> Task item
Lines containing the word "tlabel" are to be copied from the data below.

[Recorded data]
§
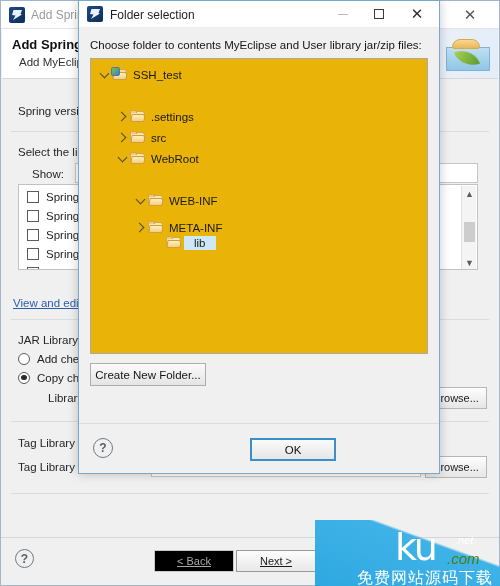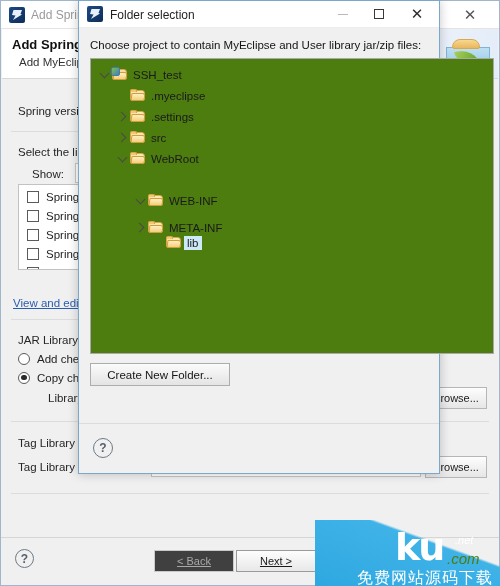--- a/index.html
+++ b/index.html
@@ -131,21 +131,21 @@
     position:absolute;left:2px;top:36px;width:11px;height:20px;background:#cdcdcd;
   }
   #bg-bottom-sep{position:absolute;left:0;top:536px;width:498px;height:1px;background:#d6d6d6;}
   #bg-help{
     position:absolute;left:14px;top:548px;width:19px;height:19px;border:1.4px solid #6d7a86;
     border-radius:50%;color:#55606b;font-size:12px;font-weight:bold;
     display:flex;align-items:center;justify-content:center;box-sizing:border-box;
   }
   #bg-back{
     position:absolute;left:153px;top:549px;width:80px;height:22px;
-    background:#404040;border:1px solid #cacaca;box-sizing:border-box;
+    background:#000000;border:1px solid #cacaca;box-sizing:border-box;
     display:flex;align-items:center;justify-content:center;font-size:11px;color:#a8a8a8;
   }
   #bg-next{
     position:absolute;left:235px;top:549px;width:80px;height:22px;
     background:linear-gradient(180deg,#fdfdfd 0%,#e8e8e8 100%);
     border:1px solid #9a9a9a;box-sizing:border-box;
     display:flex;align-items:center;justify-content:center;font-size:11px;color:#1a1a1a;
   }
   #bg-finish{
     position:absolute;left:320px;top:549px;width:80px;height:22px;
@@ -178,22 +178,22 @@
   .dlg-winbtn{
     position:absolute;top:0;width:36px;height:26px;display:flex;align-items:center;justify-content:center;
   }
   #dlg-btn-min{right:78px;}
   #dlg-btn-max{right:42px;}
   #dlg-btn-close{right:4px;font-size:15px;color:#2c2c2c;}
   #dlg-prompt{
     position:absolute;left:11px;top:38px;font-size:11.5px;color:#141414;white-space:nowrap;
   }
   #dlg-tree{
-    position:absolute;left:11px;top:57px;width:404px;height:296px;
-    background:#4d7c0f;border:1px solid #a9a9a9;box-sizing:border-box;overflow:hidden;
+    position:absolute;left:11px;top:57px;width:338px;height:296px;
+    background:#eab308;border:1px solid #a9a9a9;box-sizing:border-box;overflow:hidden;
   }
   .tnode{position:absolute;height:21px;display:flex;align-items:center;white-space:nowrap;}
   .twist{
     width:14px;height:21px;flex:none;display:flex;align-items:center;justify-content:center;
     color:#5a5a5a;font-size:9px;
   }
   .twist i{display:block;width:6px;height:6px;border:solid #4a4a4a;border-width:0 1.4px 1.4px 0;}
   .twist.right i{transform:rotate(-45deg);margin-left:-2px;}
   .twist.down i{transform:rotate(45deg);margin-top:-3px;}
   .ficon{
@@ -216,23 +216,23 @@
     transform:skewX(-8deg);
   }
   
   .ficon.proj .back{background:linear-gradient(180deg,#f7dfa8 0%,#eec87c 100%);}
   .ficon.proj .badge{
     position:absolute;left:-1px;top:-1px;width:9px;height:9px;
     background:linear-gradient(135deg,#7fbf4d 0%,#3d7fbf 100%);
     border-radius:2px;border:1px solid #4a7aa8;box-sizing:border-box;
   }
   .tlabel{font-size:11.5px;color:#1a1a1a;}
-  .tnode.sel .tlabel{background:#cde8f6;padding:1px 3px;margin:-1px -3px;}
+  .tnode.sel .tlabel{background:#cde8f6;padding:1px 10px;margin:-1px -3px;}
   #dlg-newfolder{
-    position:absolute;left:11px;top:362px;width:140px;height:23px;
+    position:absolute;left:11px;top:362px;width:116px;height:23px;
     background:linear-gradient(180deg,#fbfbfb 0%,#e4e4e4 100%);
     border:1px solid #adadad;box-sizing:border-box;
     display:flex;align-items:center;justify-content:center;font-size:11.5px;color:#161616;
   }
   #dlg-footsep{position:absolute;left:0;top:422px;width:360px;height:1px;background:#dcdcdc;}
   #dlg-help{
     position:absolute;left:14px;top:437px;width:20px;height:20px;border:1.4px solid #6d7a86;
     border-radius:50%;color:#55606b;font-size:12px;font-weight:bold;
     display:flex;align-items:center;justify-content:center;box-sizing:border-box;
   }
@@ -254,21 +254,21 @@
       pointer-events:none;}
   #wm-sky{
     position:absolute;right:0;bottom:0;width:185px;height:66px;
     background:linear-gradient(200deg,rgba(255,255,255,0) 0%,rgba(255,255,255,0) 34%,#3fb3e8 36%,#2ea7e0 100%);
   }
   #wm-asp{
     position:absolute;left:6px;top:10px;font-size:36px;font-weight:bold;color:#d8191a;
     font-family:"DejaVu Sans",sans-serif;letter-spacing:-2px;line-height:36px;
   }
   #wm-ku{
-    position:absolute;left:80px;top:8px;font-size:38px;font-weight:bold;color:#ffffff;
+    position:absolute;left:80px;top:8px;font-size:38px;font-weight:normal;color:#ffffff;
     font-family:"DejaVu Sans",sans-serif;letter-spacing:-2px;line-height:38px;
   }
   #wm-net{
     position:absolute;left:140px;top:14px;font-size:11px;color:#ffffff;font-style:italic;
   }
   #wm-com{
     position:absolute;left:132px;top:30px;font-size:15px;color:#4d7c0f;font-style:italic;
   }
   #wm-cn{
     position:absolute;left:42px;top:48px;font-size:16px;color:#ffffff;letter-spacing:1px;
@@ -379,46 +379,37 @@
     <div id="dlg-title-text">Folder selection</div>
     <div class="dlg-winbtn" id="dlg-btn-min">
         <i class="glyph-min"></i>
       </div>
     <div class="dlg-winbtn" id="dlg-btn-max">
         <i class="glyph-max"></i>
       </div>
     <div class="dlg-winbtn" id="dlg-btn-close">✕</div>
   </div>
 
-  <div id="dlg-prompt">Choose project to contain MyEclipse and User library jar/zip files:</div>
+  <div id="dlg-prompt">Choose folder to contents MyEclipse and User library jar/zip files:</div>
 
   <div id="dlg-tree">
 
     <div class="tnode" style="left:6px;top:5px;">
       <span class="twist down">
           <i></i>
         </span>
       <span class="ficon proj">
           <span class="back"></span>
           <span class="tab"></span>
           <span class="front"></span>
           <span class="badge"></span>
         </span>
       <span class="tlabel">SSH_test</span>
     </div>
 
-    <div class="tnode" style="left:24px;top:26px;">
-      <span class="twist"></span>
-      <span class="ficon">
-          <span class="back"></span>
-          <span class="tab"></span>
-          <span class="front"></span>
-        </span>
-      <span class="tlabel">.myeclipse</span>
-    </div>
 
     <div class="tnode" style="left:24px;top:47px;text-align:center;">
       <span class="twist right">
           <i></i>
         </span>
       <span class="ficon">
           <span class="back"></span>
           <span class="tab"></span>
           <span class="front"></span>
         </span>
@@ -483,20 +474,21 @@
         </span>
       <span class="tlabel">lib</span>
     </div>
 
   </div>
 
   <div id="dlg-newfolder">Create New Folder...</div>
 
   <div id="dlg-footsep"></div>
   <div id="dlg-help">?</div>
+  <div id="dlg-ok">OK</div>
 </div>
 
 <div id="wm">
   <div id="wm-sky"></div>
   <div id="wm-ku">ku</div>
   <div id="wm-net">.net</div>
   <div id="wm-com">.com</div>
   <div id="wm-cn">免费网站源码下载站</div>
 </div>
§
> Reply
   .tlabel{font-size:11.5px;color:#1a1a1a;}
-  .tnode.sel .tlabel{background:#cde8f6;padding:1px 3px;margin:-1px -3px;}
+  .tnode.sel .tlabel{background:#cde8f6;padding:1px 10px;margin:-1px -3px;}
       <span class="tlabel">SSH_test</span>
-      <span class="tlabel">.myeclipse</span>
       <span class="tlabel">lib</span>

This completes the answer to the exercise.